The current primary focus of Dr. Karlan's group is ovarian cancer, although the group has conducted experiments on genetic changes related to cervical and endometrial cancers.
As a result of the busy clinical service in gynecologic oncology at Cedars-Sinai, Dr. Karlan has developed an extensive bank of frozen tumor tissues that are used in studies of cancer cell growth. These specimens are analyzed and compared to normal ovarian tissues for genetic changes. Dr. Karlan and her group have developed techniques to grow normal and malignant ovarian epithelial cells in the lab, allowing the group to investigate biologic responsiveness and molecular mechanisms involved in ovarian tumors. The research group's activities include:
- p53 gene therapy for ovarian cancer. The p53 gene plays a key role in controlling cell growth, high frequency of p53 mutations in ovarian cancers and the potential of ovarian cancer to remain confined to the pelvic cavity. The Mary Kay Ash Charitable Foundation and the Ahmanson Foundation fund these studies. In addition to in-lab study, researchers are using the p53 gene in a clinical trial, along with traditional chemotherapy, to treat women with certain forms ovarian cancer. Funded by Schering-Plough Corporation, these studies are being performed in collaboration with Drs. Dennis Slamon and Mark Pegram.
- Ovarian cancer xenograft model systems. Experiments are now being directed toward grafting ovarian cancer cells into mice. Cultures are injected into these animals in several ways. Tumors have been successfully established and have carried through six generations. Survival data is being carefully monitored for use in future experiments. Studies are funded by the Ahmanson Foundation.
- Ovarian cancer screening. The focus of the Gilda Radner Ovarian Cancer Detection Program is to discover effective means to diagnose ovarian cancer at a curable stage. State-of-the-art ultrasound technologies and tumor marker tests are performed on participants on an annual basis.

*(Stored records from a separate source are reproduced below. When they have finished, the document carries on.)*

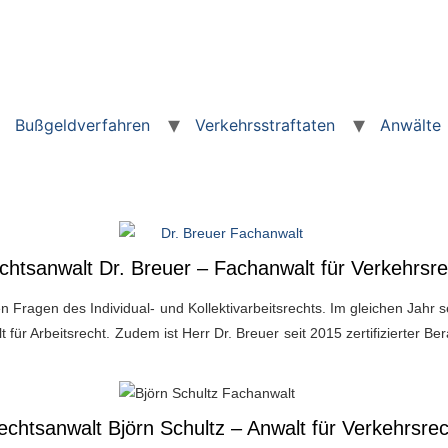
Bußgeldverfahren
Verkehrsstraftaten
Anwälte
chtsanwalt Dr. Breuer – Fachanwalt für Verkehrsre
n Fragen des Individual- und Kollektivarbeitsrechts. Im gleichen Jahr 
 für Arbeitsrecht. Zudem ist Herr Dr. Breuer seit 2015 zertifizierter B
echtsanwalt Björn Schultz – Anwalt für Verkehrsrec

More than 1,200 participants who are genetically at risk for ovarian cancer have taken part in the program since its establishment in 1991. Approximately 20% of this population are of Ashkenazi Jewish decent. These individuals are undergoing BRCA1 and BRCA2 testing. A large serum and DNA bank has been established from this population.
- BRCA1 and BRCA2 in ovarian cancer. In collaboration with Dr. Steven Narod, researchers have been studying the mutation frequency in the BRCA1 and BRCA2 genes in ovarian carcinoma patients of Ashkenazi Jewish decent. To date, more than 80 patients have been studied. Prognosis factors, tumor type and other risks are being evaluated in this analysis.
- Ovarian cancer imaging modalities. In collaboration with investigators at NASA's Jet Propulsion Laboratories, scientists are developing devices to detect ovarian cancer. Work on creating miniature potential detection devices is concurrently ongoing.
- HER-2/neu oncogene studies. In collaboration with Dr. Dennis Slamon, the research laboratory is studying the HER-2/neu oncogene as it relates to regulating steroid hormones in females with ovarian cancer. Currently, analyses of more than 500 Stage III ovarian cancer specimens are underway. Our database includes pathologic data on these patients that will help determine whether the gene puts a woman at greater risk for the disease. This work has been funded in part by the American Cancer Society.
- Stromal-epithelial interactions. This research focuses on techniques to establish surface and primary cultures of normal human ovaries. Using these specimens, researchers are investigating the connection between cell growth and environmental factors. This work has been funded in part by the Concern Foundation.